→ ACTIVITY
In the records below, the lines from the one containing "M748 711 745" through the last are to be reproduced exactly and alone.

→ DATA PROVIDED

------------------------

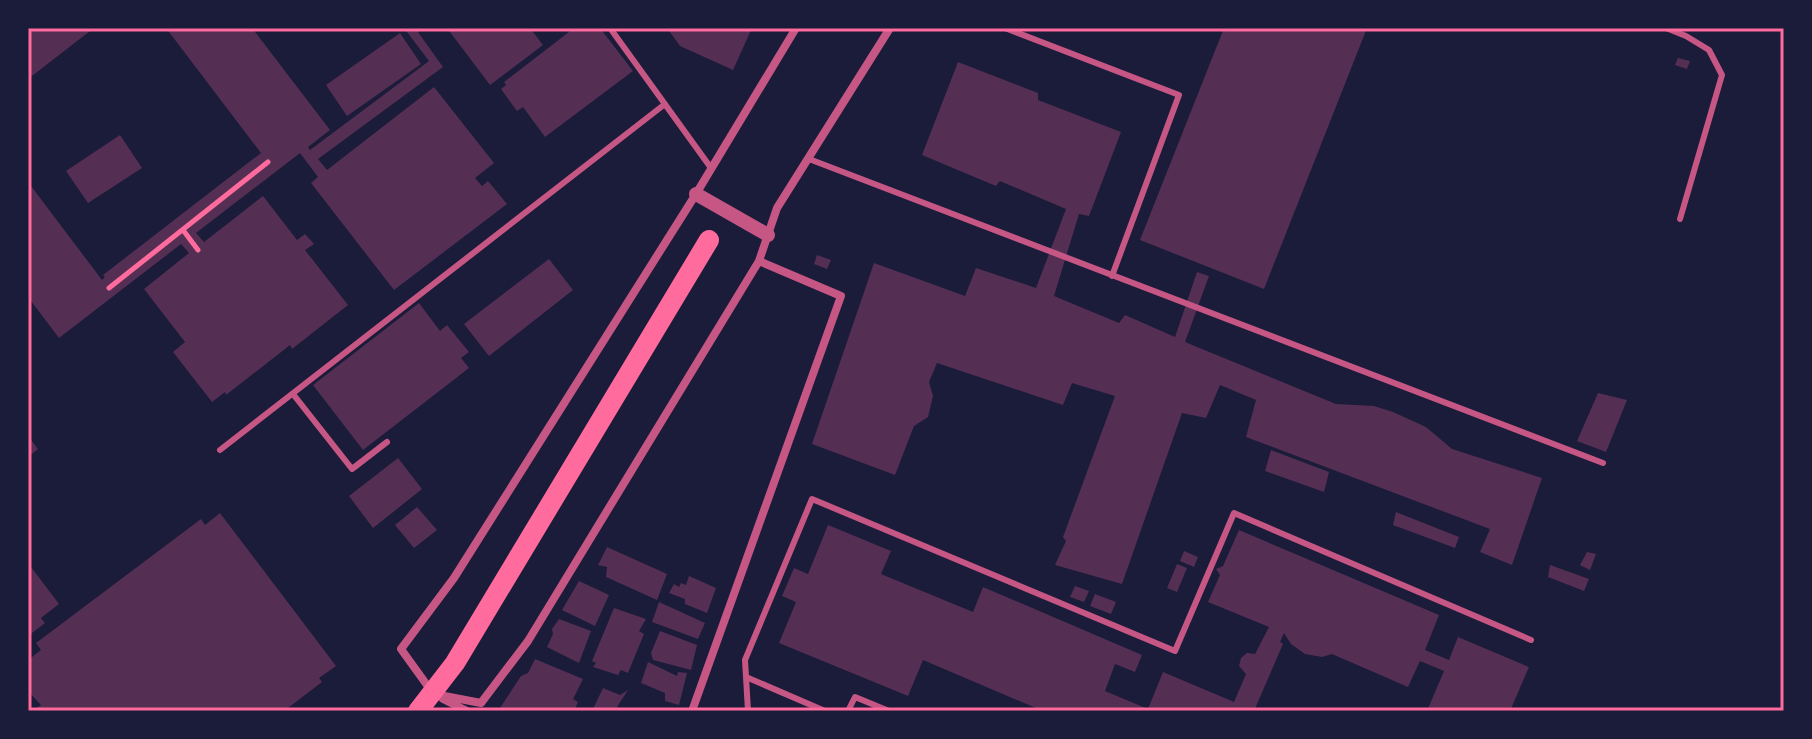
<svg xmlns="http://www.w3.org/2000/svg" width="1812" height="739" font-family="'Varela Round',sans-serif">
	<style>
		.building { fill: #542f53 }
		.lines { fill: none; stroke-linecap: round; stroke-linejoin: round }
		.path { stroke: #ff6b9d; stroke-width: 5 }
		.service { stroke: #c65784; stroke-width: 6 }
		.minor { stroke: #c65784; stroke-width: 8 }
		.tertiary { stroke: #c65784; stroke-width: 14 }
		.primary { stroke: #ff6b9d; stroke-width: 20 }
		.neatline { fill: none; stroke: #ff6b9d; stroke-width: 3 }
	</style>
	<rect width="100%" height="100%" fill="#1b1b3a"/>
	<path class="building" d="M28 28H94L28 79Z
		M166 28H252L330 130 308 147 310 150 429 61 404 28H424L418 32 443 67 318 159 327 170 434 87 494 163 475 178 482 186 488 181 507 204 394 290 311 183 318 177 300 153 196 233 204 242 263 196 297 240 305 234 314 244 305 250 348 305 292 349 290 345 226 395 225 392 212 402 173 352 185 342 144 289 189 253 181 244 59 338 28 297V182L102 280 105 277 103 275 261 153Z
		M447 28H530L543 45 490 85Z
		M574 28H600L633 71 545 137 523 107 517 111 501 89 506 85 504 82Z
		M667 28H752L733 70 680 46Z
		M1224 28H1367L1264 289 1140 240Z
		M400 33 421 64 347 116 326 85Z
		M1678 58 1690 61 1687 69 1675 65Z
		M958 62 1038 93V100L1121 132 1089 216 1079 214 1054 296 1119 323 1125 315 1175 337 1197 272 1209 276 1185 342 1336 404 1374 406 1393 412 1426 427 1452 449 1542 478 1512 565 1480 552 1490 529 1246 437 1256 400 1220 385 1206 418 1182 413 1122 584 1055 565 1066 541 1063 537 1115 396 1072 383 1063 405 937 363 929 382 933 396 928 417 914 426 895 475 812 444 874 263 965 296 976 268 1036 288 1066 209 1000 181 996 186 922 155Z
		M120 135 142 168 88 203 66 171Z
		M817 255 831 260 827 269 814 264Z
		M549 259 573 290 489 356 464 324Z
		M419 303 440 331 447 325 469 352 461 358 469 368 363 450 313 385Z
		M1598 393 1627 400 1606 452 1577 441Z
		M28 436 38 449 28 457Z
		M1271 450 1329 472 1324 492 1265 471Z
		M398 458 422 489 373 528 349 496Z
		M417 507 437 530 414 548 395 525Z
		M1396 512 1459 537 1455 548 1393 525Z
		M220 513 336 666 319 678 322 682 284 711H32L41 705 28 691V660L41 650 36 643 201 519 205 525Z
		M828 525 891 551 881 574 973 612 983 587 1142 655 1135 672 1115 664 1105 691 1148 709 1163 672 1234 702 1246 674 1239 666 1241 658 1247 653 1255 654 1269 627 1208 602 1220 575 1216 569 1223 566 1239 530 1439 615 1425 650 1449 660 1458 637 1529 667 1510 711H1427L1444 671 1420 661 1408 687 1332 654 1322 657 1305 654 1291 644 1284 633 1280 642 1283 644 1254 711H1043L923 660 908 696 779 643 796 602 782 596 794 568 808 574Z
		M607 547 667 574 657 600 606 577 607 567 598 565Z
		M1184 551 1198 557 1194 567 1180 561Z
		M1587 552 1596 554 1590 570 1580 565Z
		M28 563 59 604 41 618 45 623 28 636Z
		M1177 564 1187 568 1177 592 1167 588Z
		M1550 565 1589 579 1584 591 1548 577Z
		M689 576 716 588 707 613 685 604V599L669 593 674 584 679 587 681 583 686 585Z
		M579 581 609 595 595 626 562 610Z
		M1075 586 1089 591 1084 602 1070 597Z
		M1095 594 1116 602 1111 614 1090 606Z
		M659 602 705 623 698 639 652 622Z
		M614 608 646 619 639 631 644 634 628 673 621 670 618 675 593 667 596 663 592 661Z
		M559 619 591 631 579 663 547 647 553 634 552 629Z
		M660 631 697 645 691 670 653 660 651 653Z
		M535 659 583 679 573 699 578 702 574 711H498L521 676 528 673Z
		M648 662 677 676 678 672 687 673 679 705 665 701V693L641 683Z
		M603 688 620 695 628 690 617 707 623 711H592Z
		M1287 708 1310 709V711H1278Z"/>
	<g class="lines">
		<path class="path" d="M183 230 198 250
			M109 288 268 162"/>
		<path class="service" d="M610 28 711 168
			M1005 28 1179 95 1112 276
			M1666 28 1686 36 1709 50 1722 75 1680 219
			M809 159 1603 463
			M293 394 352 469 387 442
			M220 450 665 104
			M746 677 825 711
			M748 711 745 660 812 499 1175 651 1234 513 1531 640
			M848 711 855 697 889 711"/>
		<path class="minor" d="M432 692 401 649 454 578 696 194 796 28
			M434 694 481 703 528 641 759 261 777 208 890 28
			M443 699 467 711
			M692 711 841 296 759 261"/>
		<path class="tertiary" d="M696 194 768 235"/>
		<path class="primary" d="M418 711 455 663 709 240"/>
	</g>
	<rect width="1812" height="739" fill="none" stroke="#1b1b3a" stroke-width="60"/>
	<rect x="30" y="30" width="1752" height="679" class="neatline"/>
</svg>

------------------------

→ PROBLEM SOLUTION
			M748 711 745 660 812 499 1175 651 1234 513 1531 640
			M848 711 855 697 889 711"/>
		<path class="minor" d="M432 692 401 649 454 578 696 194 796 28
			M434 694 481 703 528 641 759 261 777 208 890 28
			M443 699 467 711
			M692 711 841 296 759 261"/>
		<path class="tertiary" d="M696 194 768 235"/>
		<path class="primary" d="M418 711 455 663 709 240"/>
	</g>
	<rect width="1812" height="739" fill="none" stroke="#1b1b3a" stroke-width="60"/>
	<rect x="30" y="30" width="1752" height="679" class="neatline"/>
</svg>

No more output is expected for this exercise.